Check out this Budget Planner Spreadsheet to help you with your finances when it comes to the real estate market at this time.

Home Buyers Need To Take Advantage

Monday, March 9th, 2009

Yesterday, March 6, 2009, was the warmest day of the year and must of had everyone thinking of spring.  I did not drive by a golf course, but surely there must have been some people playing.  I did see the Detroit River and most if not all of the ice is gone as it is on our streets, driveways and yards.  There is no guarantee that this weather will last, but it is a sure sign that Spring is not far away and that we are also in a transition toward warmer and better times.

Spring is also the traditional time for the beginning of our home buying and selling market.  Most of our houses are bought and sold between spring and the beginning of the fall school year.  This season presents many opportunities.  Not only for people who are buying their first house, but also for those who have an opportunity to “Buy Up” to that house that before was out of their reach and only a dream.  First time home buyers have a historically first time to take advantage of a refundable tax credit on next years tax return to help them finance the cost of a home purchase and move up sellers have the opportunity to buy their dream home at a lower price and at a lower interest rate.

Spring is a transition time from a long cold winter to fresh air and warmer weather and renewing our housing market is a transition time that is the beginning getting our economy back on track.  No one can predict the bottom and buy their home at the precise exact most advantageous moment so don’t sit on the sidelines and let this opportunity pass.

First Time Home Buyer Tax Credit

Wednesday, March 4th, 2009

The American Recovery and Reinvestment Act as it pertains to first time home buyers who purchase single family residential property on or after January 1, 2009 and before December1, 2009.  A person is considered a first time home buyer if they have not owned a principle residence in 3 year previous to purchase.  Tax credits for purchases made between Jan.1, 2009 and Dec. 1,2009 are a “refundable tax credit” that amounts to 10% of the purchase price not to exceed $8,000.

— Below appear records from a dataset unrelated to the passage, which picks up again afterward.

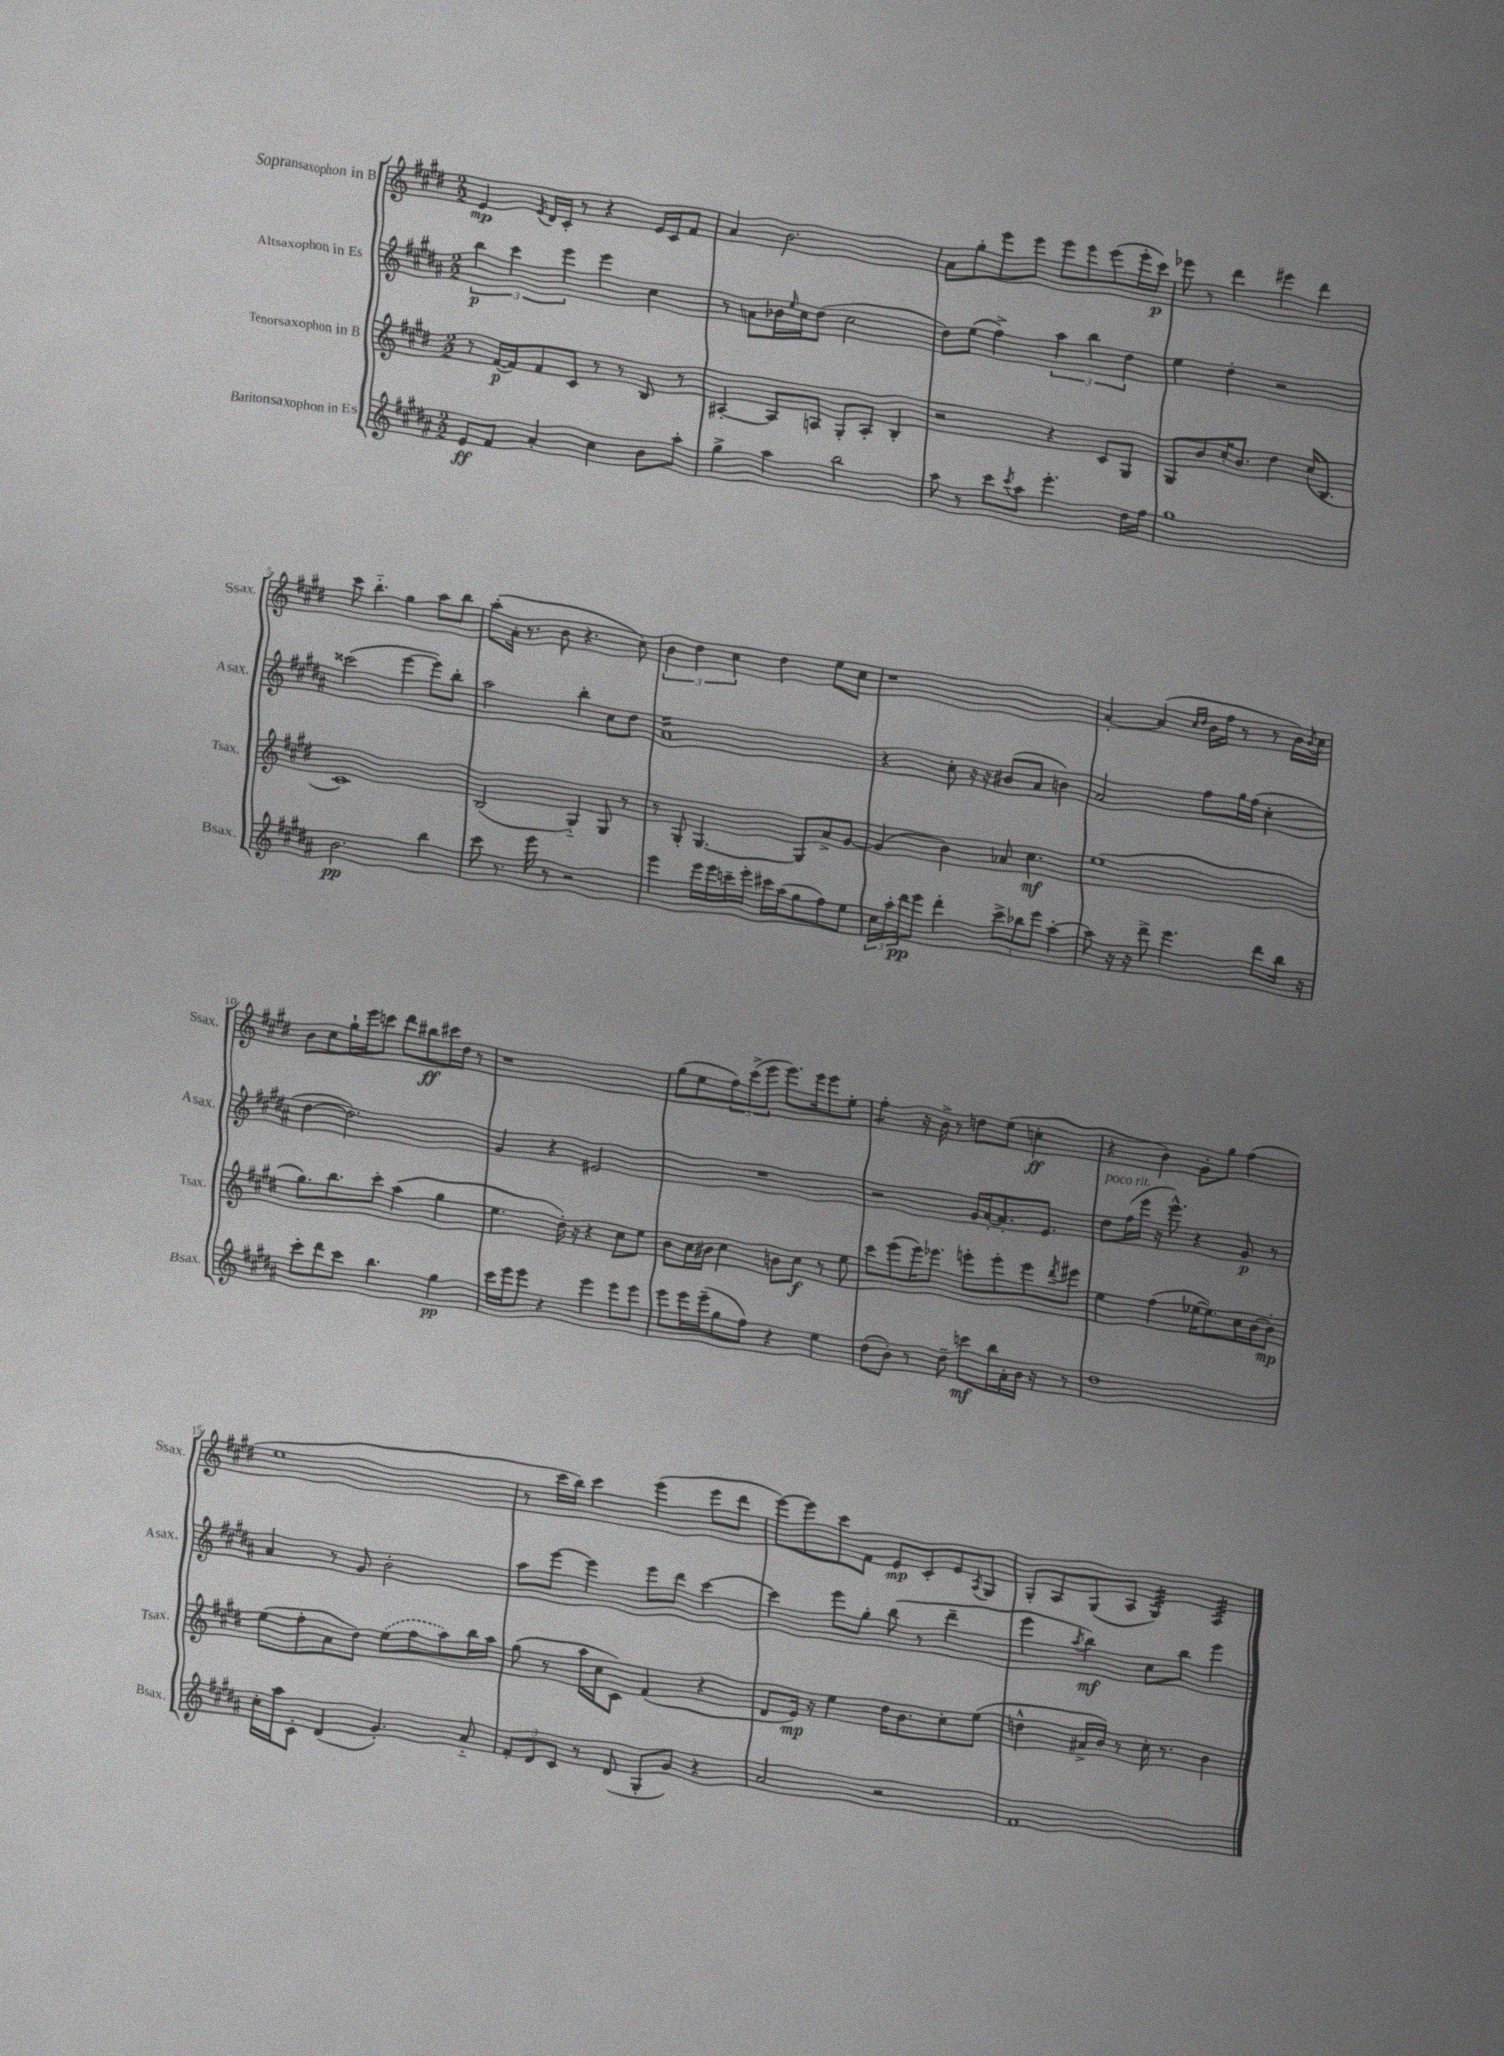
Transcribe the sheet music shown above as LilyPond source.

<<
\new StaffGroup <<
\new Staff = "s0" \with { instrumentName = "Sopransaxophon in B" shortInstrumentName = "Ssax." } {
    \clef treble \key e \major \numericTimeSignature \time 2/2
    e'4\mp \acciaccatura { e'8 } dis'16 cis'16-. r8 r4 e'16 cis'16 fis'8 |
    a'4 b'2. |
    a'8 gis''8-. e'''8 e'''8 e'''8 e'''8 e'''8( e'''16-. cis'''16\p) |
    ees'''8 r8 dis'''4 eis'''4 dis'''4 |
    cis'''8 b''4.-_ gis''4 a''8 b''8 |
    a''8-.( a'16-. r8. b'8 r4. cis''8) |
    \tuplet 3/2 { b'4 dis''4 cis''4 } dis''4 e''8 cis''8 |
    r1 |
    a'4~-. a'4( \grace { cis''16 dis''16 } b'16 fis''16 r8 r8 b'16) \acciaccatura { b'8 } cis''16 |
    b'8 cis''8 gis''16-! e'''16 c'''8 dis'''8 bis''8\ff cis'''16 dis''16 r8 |
    r1 |
    gis''8( e''8 \tuplet 3/2 { fis''8) cis'''8->( e'''8 } e'''8.) e'''16 e'''8 e''8-. |
    fis''4:8-. r16 b'16-> r8 d''8 e''8( c''4-.\ff |
    r4 b'4) gis'8-. gis''8 fis''4( |
    e''1 |
    r8 cis'''16 b''16) cis'''4 e'''4( e'''8 dis'''8 |
    e'''8~) e'''8 cis'''8 fis'8 e'8\mp cis'8-. e'8 \acciaccatura { a8 } gis8 |
    gis8-. a8 gis8( a8 gis4:32) a4:32 \bar "|." |
}
\new Staff = "s1" \with { instrumentName = "Altsaxophon in Es" shortInstrumentName = "Asax." } {
    \clef treble \key b \major \numericTimeSignature \time 2/2
    \tuplet 3/2 { b''4\p cis'''4 e'''4 } e'''4 cis''4 |
    r8 a'8 bes'16 \grace { e''16 } cis''16 dis''8( cis''2 |
    dis''8) e''8( fis''4->) \tuplet 3/2 { ais''4 b''4 dis''4 } |
    e''4 dis''4-. r2 |
    cisis'''2( e'''4~ e'''8) b''8-. |
    ais''2 b''4-. cis''8 dis''8 |
    ais'1:16 |
    r4 cis''8-. r16 r16 bis'8( ais'8 b'4) |
    ais'2 fis''8 gis''16 fis''16( cis''4-. |
    dis''4~ dis''2.) |
    gis'4 r4 eis'2 |
    R1 |
    r2 gis'16 ais'16~-. ais'8.-. e'8. |
    dis''8^\markup { \italic "poco rit." } fis''16( e'''16 r16 e'''8.-^) r4 gis'8\p r8 |
    ais'4 r8 gis'8 b'2-. |
    ais''8 e'''8~ e'''4 e'''8 dis'''8 cis'''4~ |
    cis'''4 e'''8 gis''8-. b''8( r8 dis'''4-- |
    e'''4 \acciaccatura { ais''8 } b''4\mf) cis''8 b''8 e'''4 \bar "|." |
}
\new Staff = "s2" \with { instrumentName = "Tenorsaxophon in B" shortInstrumentName = "Tsax." } {
    \clef treble \key e \major \numericTimeSignature \time 2/2
    r8 fis'16~\p( fis'16) fis'8 cis'8 r8 r8 b8 r8 |
    ais4~-. ais8 a8 gis8-. a8-. b4-. |
    r2 r4 cis'8 gis8 |
    gis8 b'8 cis''16-. b'8. dis''4 cis''16( b8. |
    cis'1) |
    b2( gis4-_) gis8 r8 |
    r8 gis8-. gis4.~ gis8 a'8-> gis'8~ |
    gis'4( b'4) aes'8 cis''4.\mf |
    e''1( |
    gis''8.) b''8. cis'''8-. a''4( gis''4 |
    e''4. dis''16-.) r16 r4 cis''8 e''8 |
    b'8 cis''16 bis'16 cis''4 b'8 cis''8\f r8 e''8 |
    cis'''8 e'''8( e'''16) ees'''8. e'''8-. e'''8-. e'''8 \acciaccatura { dis'''8 } eis'''8 |
    e''4 fis''4( ees''16~ ees''8.) cis''16 b'16~ b'8-.\mp |
    e''8( fis''8-. a'8 dis''8) \once \slurDashed e''8( fis''8 a''8) b''16 a''16 |
    gis''8( r8 a''16 cis''16 cis'8) fis'4( r4 |
    dis'8 e'16\mp) r16 e''4 dis''16 b'8. cis''8-. e''8( |
    d''4-^ ais'16-> b'16) r8 cis''16-. r8. b'4 \bar "|." |
}
\new Staff = "s3" \with { instrumentName = "Baritonsaxophon in Es" shortInstrumentName = "Bsax." } {
    \clef treble \key b \major \numericTimeSignature \time 2/2
    e'8\ff fis'8 ais'4-. cis''4 b'8 ais''8-. |
    gis''4-> ais''4 b''2 |
    ais''8 r8 cis'''8 \acciaccatura { cis'''8 } ais''8 e'''4.-. dis''16 fis''16 |
    gis''1 |
    b'2.\pp b''4 |
    cis'''8 r8. e'''16 r8 r2 |
    e'''4 e'''16 e'''16 c'''16-- e'''16-. cis'''16 ais''16( gis''8 fis''8) e''8 |
    \tuplet 3/2 { cis''16 ais''16-. dis'''16\pp } e'''8 dis'''4-. \tuplet 3/2 { cis'''8-> bes''8 e'''8 } ais''4~-. |
    ais''8 r16 r16 dis'''8-> e'''4. dis'''8 b''16 r16 |
    cis'''8-. dis'''8 cis'''8 b''4. gis''4\pp |
    cis'''16 e'''16 e'''8 r4 e'''4 e'''8 e'''8 |
    e'''8 e'''16 e'''16--( gis''8 fis''8) r4 e''4 |
    dis''8( b'8-.) r8 dis''8-- c'''8\mf b''16 ais'16-. b'16 r16 r8 |
    dis''1 |
    cis''16-. ais''16 cis'8-. dis'4( gis'4.-.) ais'8-_ |
    \tuplet 3/2 { fis'8-. dis'8 cis'8 } r8 dis'8( gis8-. gis'8) r4 |
    ais'2 r2 |
    fis'1 \bar "|." |
}
>>
>>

An example would be the purchase of a $90,000 house.  10% of $90,000 equals $9,000.  The tax credit cannot exceed $8,000, therefore the amount of credit the purchaser receives on his/her 2009 tax return is $8,000.  Lets say you work a regular 40 hour week and taxes are withheld from your pay check each pay day.  At the end of the year you do not owe taxes nor will you receive a tax refund.  The $8,000 tax credit is added to the amount of tax withholding that was deducted during the previous year and in this example the tax payer would receive an $8,000 tax refund!

By the way, did I mention that this tax credit is a gift for first time home buyers and not a loan…you don’t have to pay it back!!  That is as long as you stay in the house for a minimum of 3 years.

A $90,000 house can be purchased on an FHA mortgage for about $8,000.  So, if you qualify as a first time home buyer, you can buy a house for nothing or near to nothing.  This is just another reason why now is one of the best times for first time home buyers.  Please note that I am not a tax preparer and this information should be confirmed by your tax professional.